I decided to take my parents’ advice and go into the English Literature program, which my score was high enough to get into. I didn’t think I was a literature person, but I wanted to give it a try. After all, dreams can evolve, can’t they? I vowed to do my best to prove myself in this field since it was the one that my parents had chosen for me. Maybe they would be able to speak proudly about their daughter again.
I never thought that I had the capacity to write something creative, but as I moved on, I started to see, well, maybe I did. And what’s more beautiful is that writing helped me a lot to cope with all the negative feelings that I once had. I started my own blog posting my poetry and writings that talked a lot about depression and confusion. I voiced out my opinions that maybe a lot of us are shy enough to say out loud and got a lot of appreciation from the people reading my posts, which helped me continue to build up my confidence.

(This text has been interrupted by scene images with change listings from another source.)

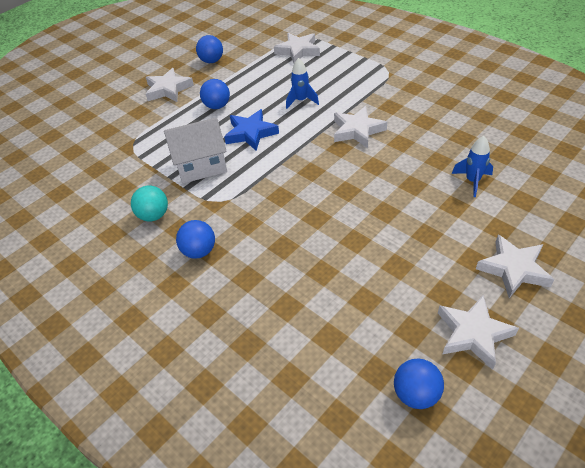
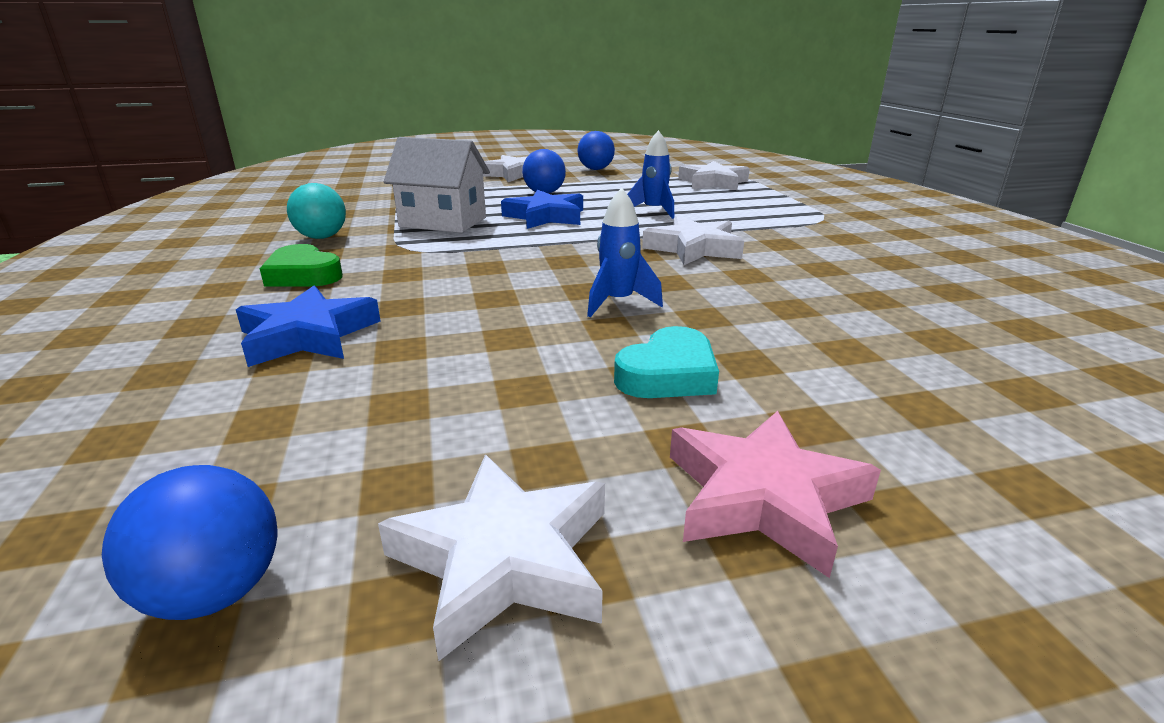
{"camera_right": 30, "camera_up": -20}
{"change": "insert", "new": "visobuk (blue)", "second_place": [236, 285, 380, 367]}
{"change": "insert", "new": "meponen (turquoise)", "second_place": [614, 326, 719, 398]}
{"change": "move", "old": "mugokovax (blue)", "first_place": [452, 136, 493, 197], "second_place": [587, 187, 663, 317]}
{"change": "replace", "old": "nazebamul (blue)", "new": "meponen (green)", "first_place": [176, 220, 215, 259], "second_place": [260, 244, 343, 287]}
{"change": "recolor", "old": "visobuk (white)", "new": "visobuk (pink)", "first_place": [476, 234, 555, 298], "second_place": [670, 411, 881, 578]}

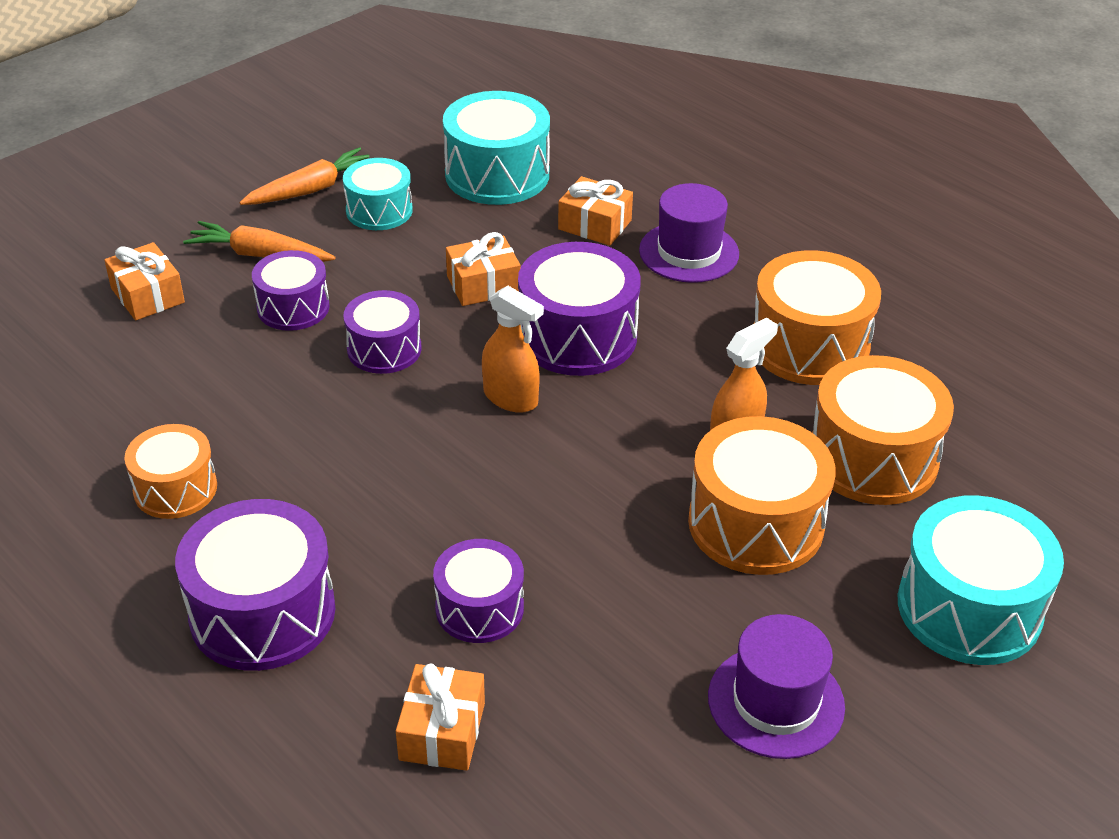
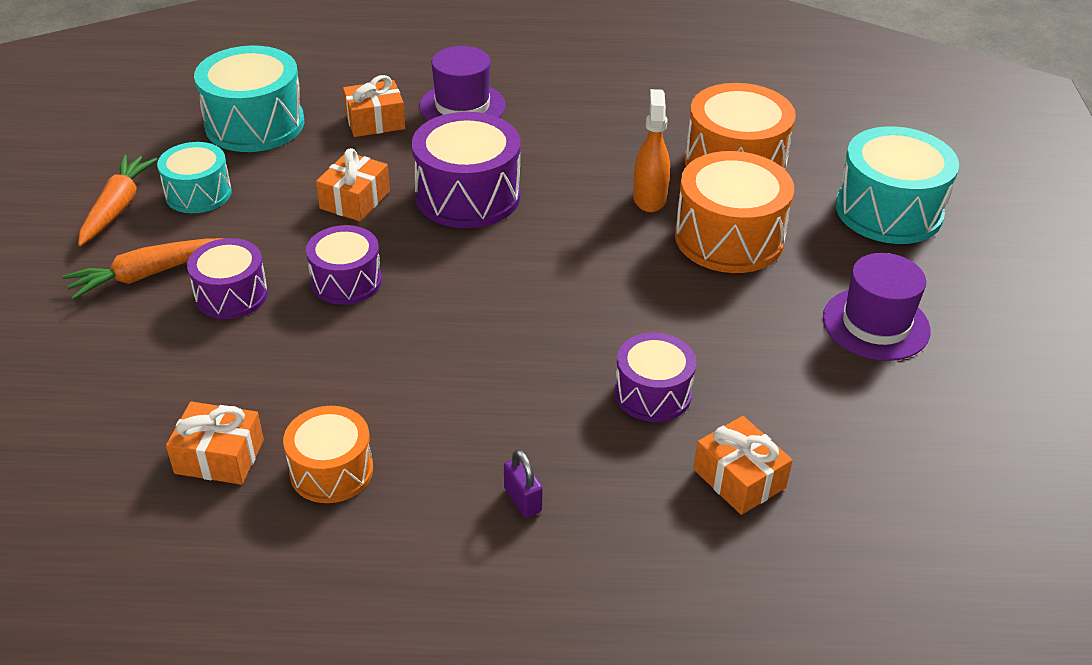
{"camera_right": -45, "camera_up": 0}
{"change": "delete", "old": "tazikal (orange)", "first_place": [482, 286, 544, 413]}
{"change": "delete", "old": "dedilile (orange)", "first_place": [753, 250, 881, 385]}
{"change": "move", "old": "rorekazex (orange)", "first_place": [104, 242, 185, 320], "second_place": [166, 402, 264, 485]}
{"change": "replace", "old": "dedilile (purple)", "new": "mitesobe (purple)", "first_place": [175, 499, 335, 671], "second_place": [504, 450, 543, 518]}

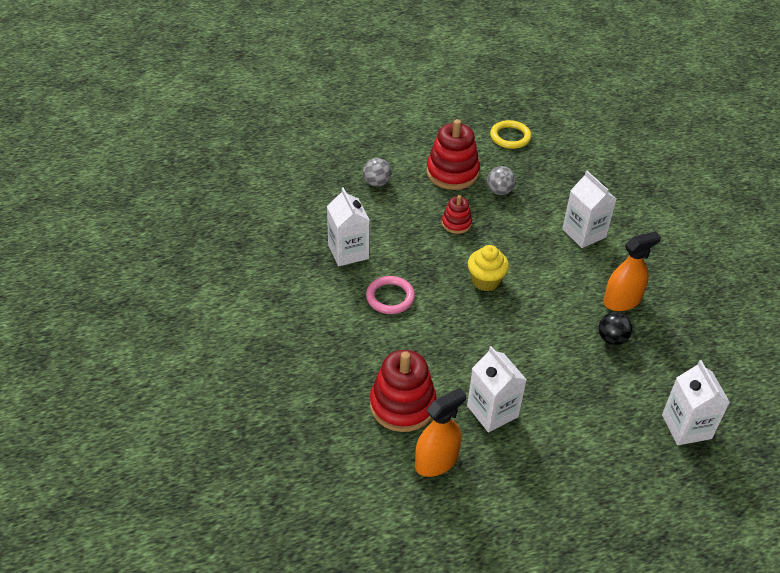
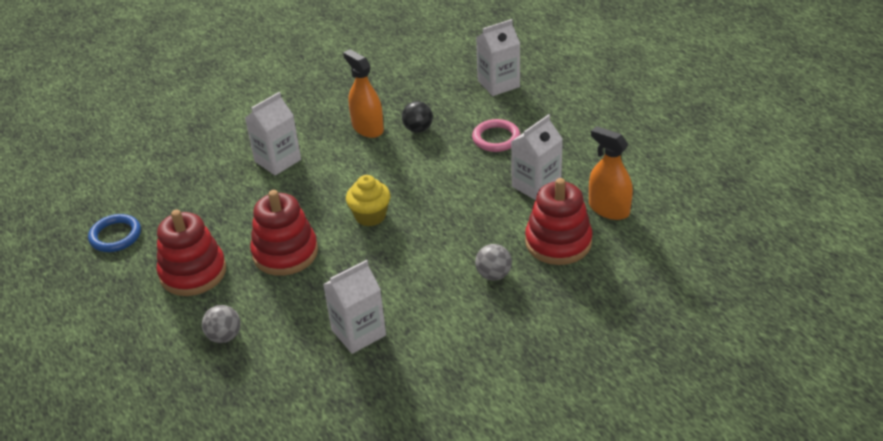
{"camera_right": -100, "camera_up": -5}
{"change": "move", "old": "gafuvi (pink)", "first_place": [366, 276, 415, 314], "second_place": [472, 119, 520, 152]}
{"change": "move", "old": "nazebamul (grey)", "first_place": [487, 166, 516, 195], "second_place": [475, 244, 512, 281]}
{"change": "recolor", "old": "gafuvi (yellow)", "new": "gafuvi (blue)", "first_place": [490, 120, 532, 149], "second_place": [88, 214, 141, 252]}
{"change": "resize", "old": "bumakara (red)", "first_place": [442, 195, 472, 234], "second_place": [250, 190, 318, 276], "factor": 1.85}

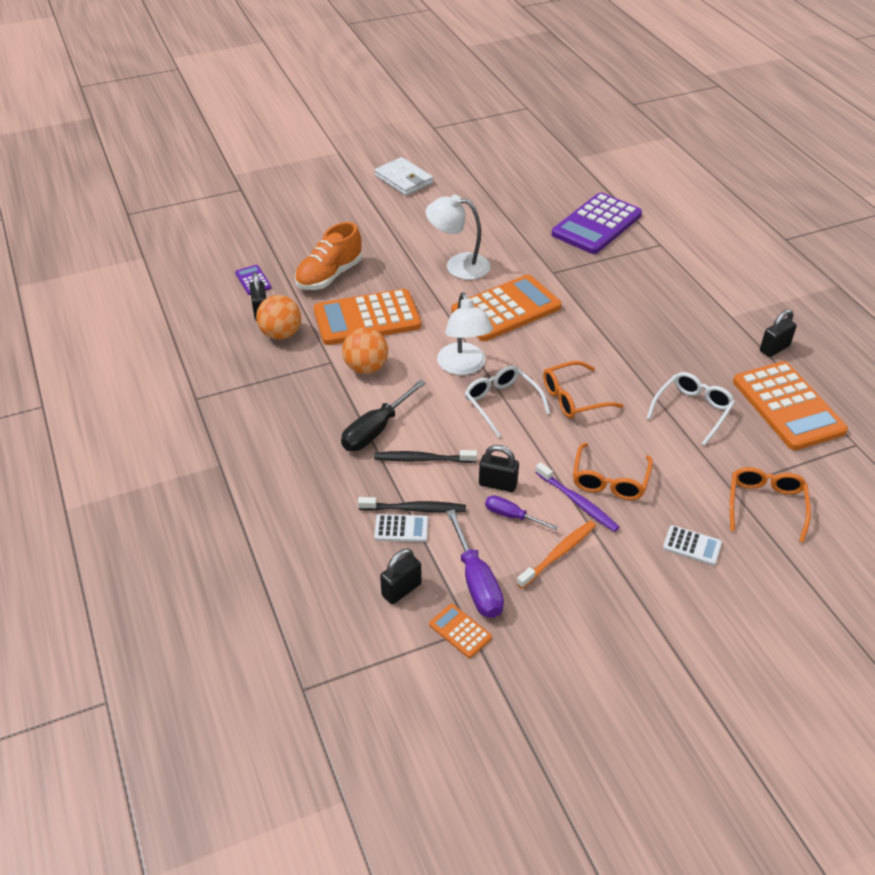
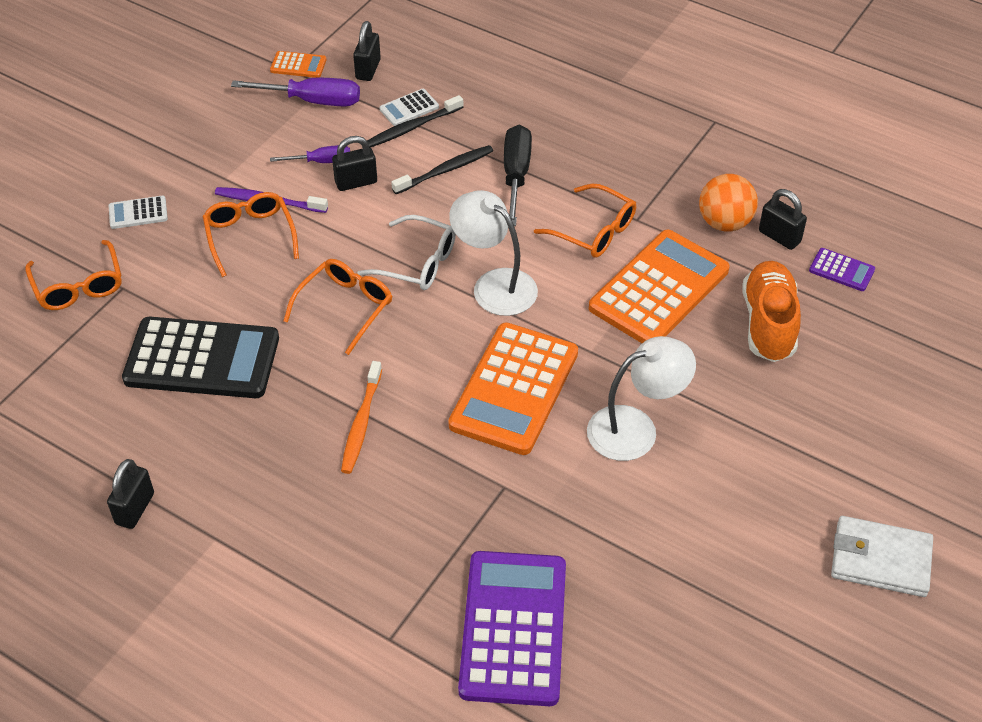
{"camera_right": 145, "camera_up": 5}
{"change": "delete", "old": "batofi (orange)", "first_place": [733, 361, 848, 450]}
{"change": "move", "old": "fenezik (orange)", "first_place": [517, 521, 596, 589], "second_place": [341, 361, 382, 474]}
{"change": "replace", "old": "nazebamul (orange)", "new": "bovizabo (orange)", "first_place": [342, 328, 388, 374], "second_place": [534, 184, 636, 258]}
{"change": "replace", "old": "bovizabo (white)", "new": "batofi (black)", "first_place": [647, 372, 735, 446], "second_place": [122, 317, 279, 398]}
{"change": "rotate", "old": "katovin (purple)", "first_place": [446, 510, 504, 618], "second_place": [231, 78, 360, 106], "degrees": 150}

There, I turned the page to the next chapter of my life.
I have been studying literature for two years now, and it has changed my outlook on life. In the beginning, I considered it a sacrifice to my dreams. It took me a lot of time to adjust and I am still adjusting, but I feel like I am thriving again.
Although it hurt in the moment, going through all the failures and sadness totally altered my mentality for the better. I have learned to move on from my failures and make something good out of them. They are a constant reminder that I need to remain focused and give my best, and if my best isn’t enough, I’ll find something else—I’ll create a new dream.
This is the story of Kainat Khalid
Kainat lives in Pakistan where she is currently studying English Language and Literature in the university. Growing up with high expectations to do great things and become a doctor, Kainat was thrown for a loop when for the first time in her life, she failed at something. This threw her into a deep depression and after failing a second time, she accepted that she wasn’t meant to be a doctor and settled for a literature major, which she has come to enjoy the longer she studies it. After finishing her degree in literature, Kainat hopes to specialize in another subject that will help strengthen her speaking and presentation skills so that she can be a presenter in the future. In her free time, Kainat likes to write fanfictions on Wattpad. Kainat is working to accept that not everyone is meant for the same professions and that we all have different strengths. We just need to be strong enough to find them.
This story first touched our hearts on September 10, 2018.